L3DAS23 - Task 2


The aim of this task is to detect the temporal activity, spatial position and typology of a known set of sound events immersed in a set of simulated 3D acoustic environments. We consider up to 3 simultaneously active sounds, which may belong to the same class.  Here the models are expected to predict a list of the active sound events and their respective location at regular intervals of 100 milliseconds. We use a joint metric for localization and detection: F-score based on the Location-sensitive detection [1].
This metric considers a true positive only if a sound class is correctly predicted in a temporal frame and if it its predicted location lies within a cartesian distance from the true position of at most 1.75 m. 

Sound event classes

To generate the spatial sound scenes the measured room IRs are convolved with clean sound samples belonging to distinct sound classes. The sound event database we used for Task 2 is the well-known FSD50K dataset. In particular, we have selected 14 classes,  representative of the sounds that can be heard in an office: computer keyboard, drawer open/close, cupboard open/close, finger snapping, keys jangling, knock, laughter, scissors, telephone, writing, chink and clink, printer, female speech, male speech.

Dataset specs

The main characteristics of the L3DAS23 SELD dataset are:

  • 900 30-seconds-long data-points (a total of 7.5 hours)
  • Sampling rate: 32 kHz 16 bit
  • over 1000 sound event samples from FSD50K (14 sound classes)
  • 700+ RIRs positions for each microphone position in a selection of 68 virtual environments (300k+ possible RIRs positions)
  • separate sets with 1, 2 or 3 overlaps
  • one 512x512 px RGB image for each microphone position

The Task 2 dataset is organized as follows:

  • L3DAS23_Task2_{train, dev}
    • data
        • splitX_ov{1,2,3}_Y_A.wav
        • (first-order Ambisonics recording of mic A)
        • splitX_ov{1,2,3}_Y_B.wav
        • (first-order Ambisonics recording of mic B)
      • ...
    • labels
        • label_splitX_ov{1,2,3}_Y.csv  
        • (Csv containing temporal and spatial location of each sound and its class)
      • ...
      • audio_image.csv
      • (Csv where each line is a couple of the form: splitX_ovZ_Y,imagefilename.png)

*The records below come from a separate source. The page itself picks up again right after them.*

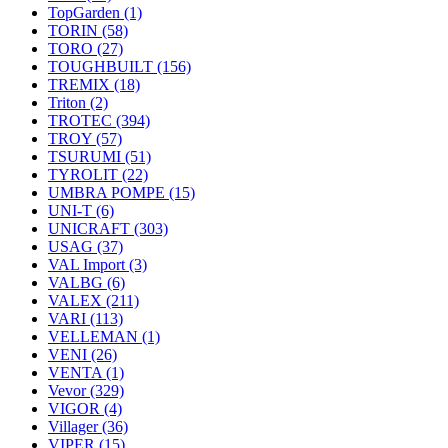
TopGarden
(1)
TORIN
(58)
TORO
(27)
TOUGHBUILT
(156)
TREMIX
(18)
Triton
(2)
TROTEC
(394)
TROY
(57)
TSURUMI
(51)
TYROLIT
(22)
UMBRA POMPE
(15)
UNI-T
(6)
UNICRAFT
(303)
USAG
(37)
VAL Import
(3)
VALBG
(6)
VALEX
(211)
VARI
(113)
VELLEMAN
(1)
VENI
(26)
VENTA
(1)
Vevor
(329)
VIGOR
(4)
Villager
(36)
VIPER
(15)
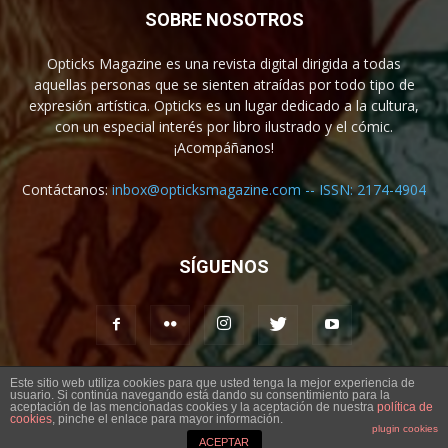
SOBRE NOSOTROS
Opticks Magazine es una revista digital dirigida a todas
aquellas personas que se sienten atraídas por todo tipo de
expresión artística. Opticks es un lugar dedicado a la cultura,
con un especial interés por libro ilustrado y el cómic.
¡Acompáñanos!
Contáctanos:
inbox@opticksmagazine.com -- ISSN: 2174-4904
SÍGUENOS
Este sitio web utiliza cookies para que usted tenga la mejor experiencia de
usuario. Si continúa navegando está dando su consentimiento para la
Aviso legal
Contacto
aceptación de las mencionadas cookies y la aceptación de nuestra
política de
cookies
, pinche el enlace para mayor información.
plugin cookies
© Opticks Magazine 2019
ACEPTAR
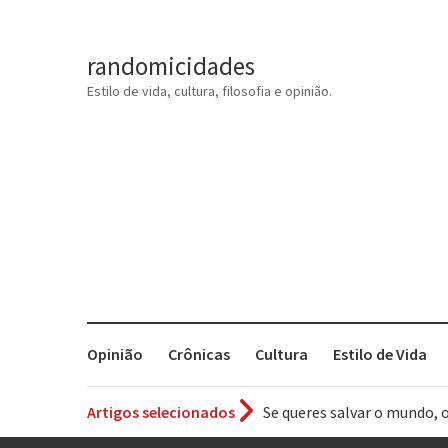
randomicidades
Estilo de vida, cultura, filosofia e opinião.
Opinião
Crônicas
Cultura
Estilo de Vida
Se queres salvar o mundo, 
Artigos selecionados
Tem que filmar isso daí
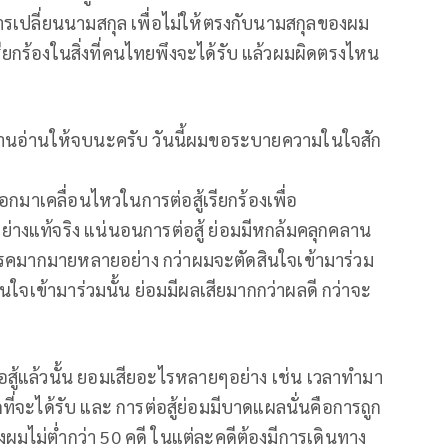
การเปลี่ยนนามสกุล เพื่อไม่ให้ตรงกับนามสกุลของผม
ยกร้องในสิ่งที่คนไทยพึงจะได้รับ แล้วผมผิดตรงไหน
กท่านอ่านให้จบนะครับ วันนี้ผมขอระบายความในใจสัก
อกมาเคลื่อนไหวในการต่อสู้เรียกร้องเพื่อ
างแท้จริง แน่นอนการต่อสู้ ย่อมมีหกล้มคลุกคลาน
ุปสรรคมากมายหลายอย่าง กว่าผมจะตัดสินใจเข้ามาร่วม
ใจเข้ามาร่วมนั้น ย่อมมีผลเสียมากกว่าผลดี กว่าจะ
ู้แล้วนั้น ยอมเสียอะไรหลายๆอย่าง เช่น เวลาทำมา
่จะได้รับ และ การต่อสู้ย่อมมีบาดแผลนั่นคือการถูก
งผมไม่ต่ำกว่า 50 คดี ในแต่ละคดีต้องมีการเดินทาง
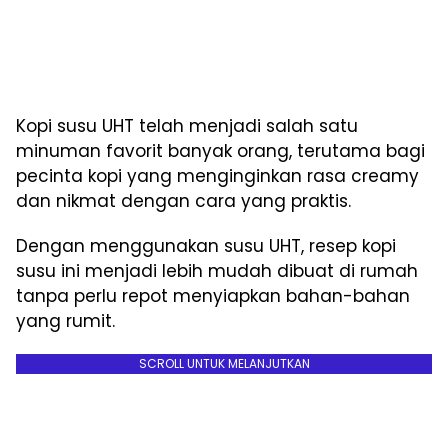
Kopi susu UHT telah menjadi salah satu
minuman favorit banyak orang, terutama bagi
pecinta kopi yang menginginkan rasa creamy
dan nikmat dengan cara yang praktis.
Dengan menggunakan susu UHT, resep kopi
susu ini menjadi lebih mudah dibuat di rumah
tanpa perlu repot menyiapkan bahan-bahan
yang rumit.
SCROLL UNTUK MELANJUTKAN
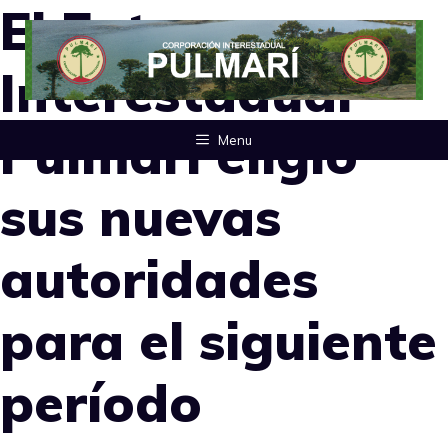
El Ente
Saltar
al
Interestadual
contenido
Pulmarí eligió
Menu
sus nuevas
autoridades
para el siguiente
período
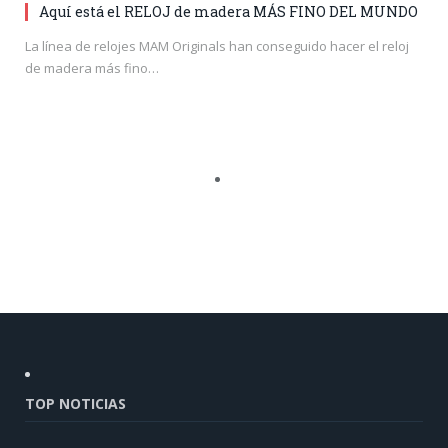
Aquí está el RELOJ de madera MÁS FINO DEL MUNDO
La línea de relojes MAM Originals han conseguido hacer el reloj
de madera más fino…
TOP NOTICIAS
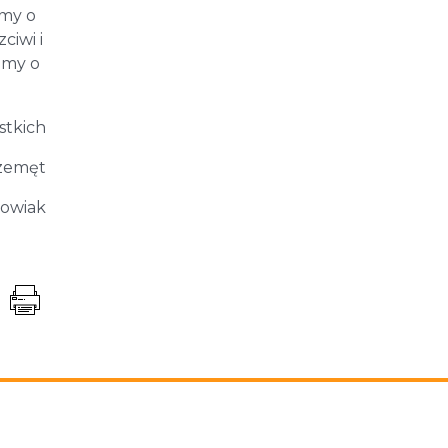
jmy o
ciwi i
jmy o
stkich
zemęt
kowiak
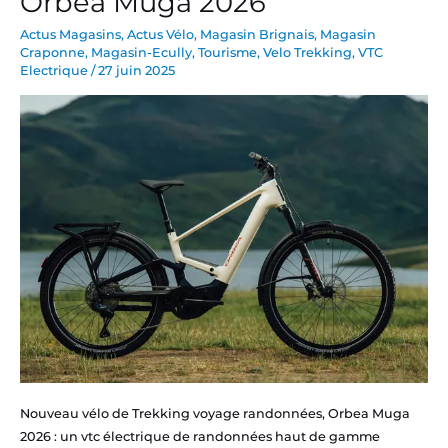
Orbea Muga 2026
de
trekking
Actus Magasins
,
Actus Vélo
,
Magasin Brignais
,
Magasin
Craponne
,
Magasin-Ecully
,
Tourisme
,
Velo Trekking
,
VTC
Orbea
Electrique
/
27 juin 2025
Muga
2026
Nouveau vélo de Trekking voyage randonnées, Orbea Muga
2026 : un vtc électrique de randonnées haut de gamme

where X is in the range [0,3] in the train set and X=4  in the dev set; Y is an incremental number; ov1 stands for maximum one overlapping sound, ov2 for maximum two overlapping sounds, and ov3 for maximum three overlapping sounds.

The Task 2 dataset can be downloaded from Kaggle, either through the appropriate API or from the appropriate web page

Example (from L3DAS21)

[1] A. Mesaros, S. Adavanne, A. Politis, T. Heittola and T. Virtanen, "Joint Measurement of Localization and Detection of Sound Events," 2019 IEEE Workshop on Applications of Signal Processing to Audio and Acoustics (WASPAA), 2019, pp. 333-337, doi: 10.1109/WASPAA.2019.8937220.